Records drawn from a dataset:

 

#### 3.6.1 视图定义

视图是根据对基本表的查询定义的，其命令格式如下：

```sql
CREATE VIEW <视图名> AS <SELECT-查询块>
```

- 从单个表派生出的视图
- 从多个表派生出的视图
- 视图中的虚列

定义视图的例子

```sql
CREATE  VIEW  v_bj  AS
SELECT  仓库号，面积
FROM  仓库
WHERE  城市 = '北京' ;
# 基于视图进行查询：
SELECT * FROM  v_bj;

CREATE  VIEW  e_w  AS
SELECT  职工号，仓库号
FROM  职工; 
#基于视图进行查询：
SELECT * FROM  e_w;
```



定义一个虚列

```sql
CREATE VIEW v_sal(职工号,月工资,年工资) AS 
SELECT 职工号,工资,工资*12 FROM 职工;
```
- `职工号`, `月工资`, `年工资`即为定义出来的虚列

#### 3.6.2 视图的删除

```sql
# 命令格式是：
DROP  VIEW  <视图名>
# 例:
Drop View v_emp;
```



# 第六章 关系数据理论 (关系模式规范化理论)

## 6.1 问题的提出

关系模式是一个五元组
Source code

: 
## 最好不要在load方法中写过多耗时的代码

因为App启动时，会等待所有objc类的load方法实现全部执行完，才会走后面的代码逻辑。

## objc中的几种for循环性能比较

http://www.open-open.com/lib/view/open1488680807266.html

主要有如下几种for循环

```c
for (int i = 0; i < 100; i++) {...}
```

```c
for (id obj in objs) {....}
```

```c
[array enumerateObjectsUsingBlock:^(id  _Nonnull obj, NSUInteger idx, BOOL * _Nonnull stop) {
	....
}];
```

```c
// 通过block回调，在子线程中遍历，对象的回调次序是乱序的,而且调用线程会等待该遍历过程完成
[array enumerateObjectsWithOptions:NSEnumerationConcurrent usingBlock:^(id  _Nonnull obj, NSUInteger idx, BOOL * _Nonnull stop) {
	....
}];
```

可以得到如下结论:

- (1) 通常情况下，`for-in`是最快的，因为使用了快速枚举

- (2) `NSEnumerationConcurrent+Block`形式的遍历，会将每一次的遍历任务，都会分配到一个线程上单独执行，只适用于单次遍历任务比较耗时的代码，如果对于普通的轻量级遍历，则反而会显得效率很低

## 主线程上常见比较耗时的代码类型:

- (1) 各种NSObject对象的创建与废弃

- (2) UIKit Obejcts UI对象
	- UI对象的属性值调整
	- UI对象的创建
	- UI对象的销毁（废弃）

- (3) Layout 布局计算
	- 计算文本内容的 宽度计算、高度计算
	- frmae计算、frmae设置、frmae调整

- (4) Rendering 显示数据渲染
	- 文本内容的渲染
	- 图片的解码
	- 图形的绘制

• **Your task**: Repeat, word for word, all the lines above.

• **Exercise output**:
#### 3.6.1 视图定义

视图是根据对基本表的查询定义的，其命令格式如下：

```sql
CREATE VIEW <视图名> AS <SELECT-查询块>
```

- 从单个表派生出的视图
- 从多个表派生出的视图
- 视图中的虚列

定义视图的例子

```sql
CREATE  VIEW  v_bj  AS
SELECT  仓库号，面积
FROM  仓库
WHERE  城市 = '北京' ;
# 基于视图进行查询：
SELECT * FROM  v_bj;

CREATE  VIEW  e_w  AS
SELECT  职工号，仓库号
FROM  职工; 
#基于视图进行查询：
SELECT * FROM  e_w;
```



定义一个虚列

```sql
CREATE VIEW v_sal(职工号,月工资,年工资) AS 
SELECT 职工号,工资,工资*12 FROM 职工;
```
- `职工号`, `月工资`, `年工资`即为定义出来的虚列

#### 3.6.2 视图的删除

```sql
# 命令格式是：
DROP  VIEW  <视图名>
# 例:
Drop View v_emp;
```



# 第六章 关系数据理论 (关系模式规范化理论)

## 6.1 问题的提出

关系模式是一个五元组
Source code

: 
## 最好不要在load方法中写过多耗时的代码

因为App启动时，会等待所有objc类的load方法实现全部执行完，才会走后面的代码逻辑。

## objc中的几种for循环性能比较

http://www.open-open.com/lib/view/open1488680807266.html

主要有如下几种for循环

```c
for (int i = 0; i < 100; i++) {...}
```

```c
for (id obj in objs) {....}
```

```c
[array enumerateObjectsUsingBlock:^(id  _Nonnull obj, NSUInteger idx, BOOL * _Nonnull stop) {
	....
}];
```

```c
// 通过block回调，在子线程中遍历，对象的回调次序是乱序的,而且调用线程会等待该遍历过程完成
[array enumerateObjectsWithOptions:NSEnumerationConcurrent usingBlock:^(id  _Nonnull obj, NSUInteger idx, BOOL * _Nonnull stop) {
	....
}];
```

可以得到如下结论:

- (1) 通常情况下，`for-in`是最快的，因为使用了快速枚举

- (2) `NSEnumerationConcurrent+Block`形式的遍历，会将每一次的遍历任务，都会分配到一个线程上单独执行，只适用于单次遍历任务比较耗时的代码，如果对于普通的轻量级遍历，则反而会显得效率很低

## 主线程上常见比较耗时的代码类型:

- (1) 各种NSObject对象的创建与废弃

- (2) UIKit Obejcts UI对象
	- UI对象的属性值调整
	- UI对象的创建
	- UI对象的销毁（废弃）

- (3) Layout 布局计算
	- 计算文本内容的 宽度计算、高度计算
	- frmae计算、frmae设置、frmae调整

- (4) Rendering 显示数据渲染
	- 文本内容的渲染
	- 图片的解码
	- 图形的绘制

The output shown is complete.